◆ **DOCUMENT SECTION**
•••

The Eurasian Sparrowhawk is
overall
the most common migrating raptor at Falsterbo.
As certainly indicated in this narrative, a substantial number of records have
been kept relating to the bird migration in Sweden during the last 60 years.
Rather interesting have been the trends, especially during the most recent
decades, that may relate to the global warming that's been taking place in
Sweden as it has in other parts of the world.
Some species, during their southbound migration, have recently been peaking
later in the season than they have in the past. Such species are given below,
noting how many days later their median date has been at Falsterbo
in the 2000's (thus far) compared to the
1970's:
Greylag Goose: 33 (from Sep 21 to Oct 24)
Red Kite: 9 (from Sep 28 to Oct 7)
Whooper Swan: 8 (from Oct 30 to Nov 7)
Hen Harrier: 8 (from Oct 4 to Oct 12)
European Goldfinch: 8 (from Oct 21 to Oct 29)
Common Crane: 6 (from Sep 18 to Sep 24)
Stock Pigeon: 6 (from Oct 4 to Oct 10)
Western Jackdaw: 4 (from Oct 17 to Oct 21)
Common Buzzard: 3 (from Oct 5 to Oct 8)
Yellowhammer: 3 (from Oct 28 to Oct 31)
* * * * * * * * * * * * * * * * * * * * *
When we travel between Falsterbo and
Oland, it's about a 5-hour drive through
the Swedish countryside. We
usually stop for lunch, about midway, near the little town of Almhult. We did
again this year, having a meal such as Swedish meat balls with vegetables. The
food was good and all was well. It was a sunny, bright, and warm fall day.
Just outdoors, in the small trees, as we ate, some Great Tits were flitting about. It's always nice,
during a stop, when there's a bird or two with
us, and dapper ones at that.
But what was really interesting was that later, that evening, in the small
quaint hotel where we stayed, I read in a book that Carl
Linnaeus was born back
in 1701 on a farm by Almhult, very near where earlier
in the day we had eaten our
Swedish lunch.
Later, during our trip that day, in the afternoon, we stopped for gas in the small city
of Vaxjo. I also read that evening, in that same book, that Linnaeus had gone to
primary school in Vaxjo, the same city where, along the way, we got gas
and a snack.
In that part of Sweden, away from the towns and small cities, it's very much a land of
forests, lakes, farms, and fields.
Why would a man back in the 1700's in such a remote part of the world - and away
from the major cities of the time - be of interest to us, nowadays,
on a birding tour in 2007?
And who was this Carl Linneaus, anyway?
He's notable because every time that we look in a bird book we see something for
which he has been responsible, during more than the last two centuries, and for
which he'll continue to be, probably
forever.

•••

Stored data

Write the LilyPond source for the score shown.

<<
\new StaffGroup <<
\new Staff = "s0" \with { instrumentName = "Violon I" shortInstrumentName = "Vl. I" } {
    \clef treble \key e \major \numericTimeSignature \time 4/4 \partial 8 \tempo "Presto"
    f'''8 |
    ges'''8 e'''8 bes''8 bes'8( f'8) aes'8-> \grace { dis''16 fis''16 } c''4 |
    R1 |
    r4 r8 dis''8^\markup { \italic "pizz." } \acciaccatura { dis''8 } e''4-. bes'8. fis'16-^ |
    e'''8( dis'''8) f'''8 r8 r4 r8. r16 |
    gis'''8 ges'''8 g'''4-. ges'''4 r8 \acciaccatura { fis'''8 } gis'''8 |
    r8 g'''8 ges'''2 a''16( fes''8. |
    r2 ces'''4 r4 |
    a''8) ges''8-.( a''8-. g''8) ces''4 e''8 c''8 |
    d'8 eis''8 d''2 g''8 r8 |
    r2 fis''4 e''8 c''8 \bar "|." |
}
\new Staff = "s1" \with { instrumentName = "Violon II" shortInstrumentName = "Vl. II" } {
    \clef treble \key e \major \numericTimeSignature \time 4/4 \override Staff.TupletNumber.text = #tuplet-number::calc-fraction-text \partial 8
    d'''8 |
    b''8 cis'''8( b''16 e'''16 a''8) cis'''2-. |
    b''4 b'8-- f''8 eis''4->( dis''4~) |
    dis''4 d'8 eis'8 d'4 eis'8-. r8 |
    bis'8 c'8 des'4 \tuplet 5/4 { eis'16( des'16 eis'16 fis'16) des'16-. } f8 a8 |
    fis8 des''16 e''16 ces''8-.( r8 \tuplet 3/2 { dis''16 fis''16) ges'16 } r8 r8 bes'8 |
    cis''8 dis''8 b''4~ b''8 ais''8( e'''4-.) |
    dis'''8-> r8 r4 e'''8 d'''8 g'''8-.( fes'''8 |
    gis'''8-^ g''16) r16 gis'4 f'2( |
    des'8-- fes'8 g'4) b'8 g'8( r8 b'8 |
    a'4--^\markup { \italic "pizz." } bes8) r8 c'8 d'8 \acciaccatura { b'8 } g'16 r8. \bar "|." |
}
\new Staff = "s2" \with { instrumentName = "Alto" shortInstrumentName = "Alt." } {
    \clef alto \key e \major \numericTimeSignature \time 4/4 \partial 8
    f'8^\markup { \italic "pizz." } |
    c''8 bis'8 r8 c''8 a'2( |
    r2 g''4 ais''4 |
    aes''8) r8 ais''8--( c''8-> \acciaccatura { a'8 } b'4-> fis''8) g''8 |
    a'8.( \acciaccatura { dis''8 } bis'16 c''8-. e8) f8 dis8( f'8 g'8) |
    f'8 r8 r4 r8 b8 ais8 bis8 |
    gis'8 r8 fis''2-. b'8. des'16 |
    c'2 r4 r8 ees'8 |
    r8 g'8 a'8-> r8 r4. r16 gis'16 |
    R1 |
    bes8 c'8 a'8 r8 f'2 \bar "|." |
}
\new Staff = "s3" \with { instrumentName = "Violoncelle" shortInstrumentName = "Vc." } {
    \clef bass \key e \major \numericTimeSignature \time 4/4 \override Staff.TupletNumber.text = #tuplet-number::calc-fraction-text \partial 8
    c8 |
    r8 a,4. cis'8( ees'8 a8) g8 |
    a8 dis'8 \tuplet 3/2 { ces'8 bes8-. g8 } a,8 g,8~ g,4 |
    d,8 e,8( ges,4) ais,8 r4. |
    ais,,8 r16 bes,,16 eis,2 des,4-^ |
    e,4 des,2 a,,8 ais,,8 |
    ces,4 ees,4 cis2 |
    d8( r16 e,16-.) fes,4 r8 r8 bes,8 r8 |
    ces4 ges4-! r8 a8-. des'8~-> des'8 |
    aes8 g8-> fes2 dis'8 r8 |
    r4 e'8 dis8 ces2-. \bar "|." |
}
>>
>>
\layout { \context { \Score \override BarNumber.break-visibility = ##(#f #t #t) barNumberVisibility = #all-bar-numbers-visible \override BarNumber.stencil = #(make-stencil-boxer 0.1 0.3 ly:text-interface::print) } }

•••

◆ **REQUIRED TASK 1**
In the Falsterbo bird migration account, which raptor is named as the most common one migrating there?
◆ **REQUIRED TASK 2**
Rewrite the Falsterbo bird migration account starting at "Rather interesting have" and ending at "21 to Oct 24)", substituting "patterns" for "trends".
◆ **REQUIRED TASK 3**
Pick up the account of birding in Sweden and Carl Linnaeus from its final sentence and carry it on.
These rows bear no relation to the account of bird migration in Sweden.

◆ **EXPECTED OUTPUT 1**
The Eurasian Sparrowhawk.

◆ **EXPECTED OUTPUT 2**
Rather interesting have been the patterns, especially during the most recent
decades, that may relate to the global warming that's been taking place in
Sweden as it has in other parts of the world.
Some species, during their southbound migration, have recently been peaking
later in the season than they have in the past. Such species are given below,
noting how many days later their median date has been at Falsterbo
in the 2000's (thus far) compared to the
1970's:
Greylag Goose: 33 (from Sep 21 to Oct 24)

◆ **EXPECTED OUTPUT 3**
In 1735, Carl Linneaus, the Swedish doctor and botanist, published the first
edition of his "Systema naturae", which contained the basis of the
modern taxonomy that's used today, for both flora and fauna.
During former centuries, living things had been
classified by their function and behavior, rather than according to their form
and structure. As an example, some birds were roughly categorized as simply
"waterbirds".
Firstly, as noted, Linnaeus was a botantist. In 1753, he published his "Species
Plantarum", and the next year, "Genera Plantarum".
The two volumes established the principle of international recognition of
scientific plant names. Since his work, classification has extensively been
improved, and still yet undergoes modification. But it was from Linnaeus's work
that an enormous catalog grew that enabled naturalists for the first time
to proceed with the confidence that he or she was working with a plant whose
identity had already been determined.
Linnaeus had worked out a binomial system of nomenclature in which two words,
mostly the internationally understood Latin, or sometimes Greek, were used to
name all plants. First as to the genus and then the species, the two designated
words would define a unique and natural unit.
No longer, as in the past, would a single Latin word designate a particular
plant, nor would there be any more cumbersome conglomerations of Latin words.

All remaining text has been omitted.